Ce discours, entendu au hasard d’un documentaire télévisée sur la période et qui n’est pas resté dans l’Histoire officielle, est resté gravé dans ma mémoire, — quelque part au printemps ou à l’été 1933, FDR filmé, qui s’exclame devant une foule interdite : « Faites quelque chose! Et si ça ne marche pas, faites autre chose! » ; comme s'il parlait à des êtres paralysés, incapables de la moindre initiative, assommés par les événements ; comme s'il avait essayé d'animer une ombre, de réveiller un mort. FDR fut un magicien, ou, si l'on préfère, un saltimbanque, un type qui monte un spectacle littéralement à réveiller les morts ; un Elmer Gantry, le prédicateur-bidon du livre de Sinclair Lewis, qui termine sur cette réplique avec le sourire éclatant de Burt Lancaster (dans le film du même nom) : « See you in hell, brother !  » FDR eut une activité de communication, comme on dit aujourd'hui, sans équivalent jusqu'alors (et peut-être depuis, après tout). Dans ce domaine, le brio, voire le génie de FDR ne peut être contesté. L'effet sur la population américaine fut énorme, un phénomène majeur de ce qu'on nomme la ‘communication de masse’. Mais au-delà du diagnostic froid, le constat concerne l'humanité et sa tragédie.
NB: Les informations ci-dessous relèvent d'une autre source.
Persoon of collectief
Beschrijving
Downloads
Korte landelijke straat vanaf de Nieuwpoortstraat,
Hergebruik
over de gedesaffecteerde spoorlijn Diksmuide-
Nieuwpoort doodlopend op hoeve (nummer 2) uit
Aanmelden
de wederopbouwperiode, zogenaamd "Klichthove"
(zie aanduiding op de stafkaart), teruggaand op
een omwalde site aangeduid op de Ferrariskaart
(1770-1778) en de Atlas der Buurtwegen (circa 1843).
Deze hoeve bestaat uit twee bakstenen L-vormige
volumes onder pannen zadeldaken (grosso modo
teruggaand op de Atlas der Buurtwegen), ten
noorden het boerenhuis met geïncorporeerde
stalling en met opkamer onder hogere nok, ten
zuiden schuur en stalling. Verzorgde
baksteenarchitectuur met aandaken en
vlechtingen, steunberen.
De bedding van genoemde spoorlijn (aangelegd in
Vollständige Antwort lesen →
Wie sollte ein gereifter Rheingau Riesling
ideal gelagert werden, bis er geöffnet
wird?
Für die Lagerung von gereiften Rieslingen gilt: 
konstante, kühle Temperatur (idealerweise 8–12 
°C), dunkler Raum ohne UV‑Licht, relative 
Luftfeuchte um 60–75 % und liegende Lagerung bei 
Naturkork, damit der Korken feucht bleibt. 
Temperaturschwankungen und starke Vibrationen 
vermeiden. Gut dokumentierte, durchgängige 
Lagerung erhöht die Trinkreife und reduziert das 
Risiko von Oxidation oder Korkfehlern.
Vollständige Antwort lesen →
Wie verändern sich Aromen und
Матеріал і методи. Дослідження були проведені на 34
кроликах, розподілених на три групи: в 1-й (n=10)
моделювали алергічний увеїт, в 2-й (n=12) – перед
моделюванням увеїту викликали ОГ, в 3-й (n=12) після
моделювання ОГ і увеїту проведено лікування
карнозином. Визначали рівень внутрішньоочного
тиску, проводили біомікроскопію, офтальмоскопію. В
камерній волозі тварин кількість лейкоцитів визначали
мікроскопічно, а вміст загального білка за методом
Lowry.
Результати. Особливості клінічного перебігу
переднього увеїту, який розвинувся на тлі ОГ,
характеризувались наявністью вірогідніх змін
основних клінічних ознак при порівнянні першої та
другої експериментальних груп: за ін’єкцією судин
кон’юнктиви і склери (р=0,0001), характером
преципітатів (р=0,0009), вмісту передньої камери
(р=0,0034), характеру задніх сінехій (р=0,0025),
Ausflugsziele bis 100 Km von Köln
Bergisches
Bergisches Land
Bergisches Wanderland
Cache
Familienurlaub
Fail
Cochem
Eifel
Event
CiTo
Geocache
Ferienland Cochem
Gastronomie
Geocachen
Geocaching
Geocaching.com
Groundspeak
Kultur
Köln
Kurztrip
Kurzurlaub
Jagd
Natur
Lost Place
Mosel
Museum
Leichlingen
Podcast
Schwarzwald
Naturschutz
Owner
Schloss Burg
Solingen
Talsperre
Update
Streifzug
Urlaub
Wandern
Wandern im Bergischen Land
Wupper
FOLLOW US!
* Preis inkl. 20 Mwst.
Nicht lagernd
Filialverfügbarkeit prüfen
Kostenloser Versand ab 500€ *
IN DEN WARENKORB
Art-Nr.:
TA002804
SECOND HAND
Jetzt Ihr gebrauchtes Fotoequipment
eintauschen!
Le peuple américain fut sauvé alors qu'il se trouvait au bord de l'abîme. L'écrivain Saul Bellow rapporte ses souvenirs des douces fins d'après-midi du printemps 1933, dans la campagne de Chicago, lorsque les voitures s'alignaient sous les rangées d'arbres, où les conducteurs, les familles, les jeunes gens, se calaient confortablement sur les banquettes pour écouter à la radio un discours de FDR qui demandait au peuple américain de se reprendre, de retrouver son élan, son ardeur, sa puissance. Tous les témoignages rapportent ce désarroi, puis cette communion, cette communauté retrouvée dans le malheur grâce à la voix chaude du président. Il ne s'agit pas d'économie mais du plus profond de la psychologie humaine. S’il y quelque grandeur du héros historique chez FDR, on la trouve dans ce moment où il retient l'Amérique au bord du gouffre.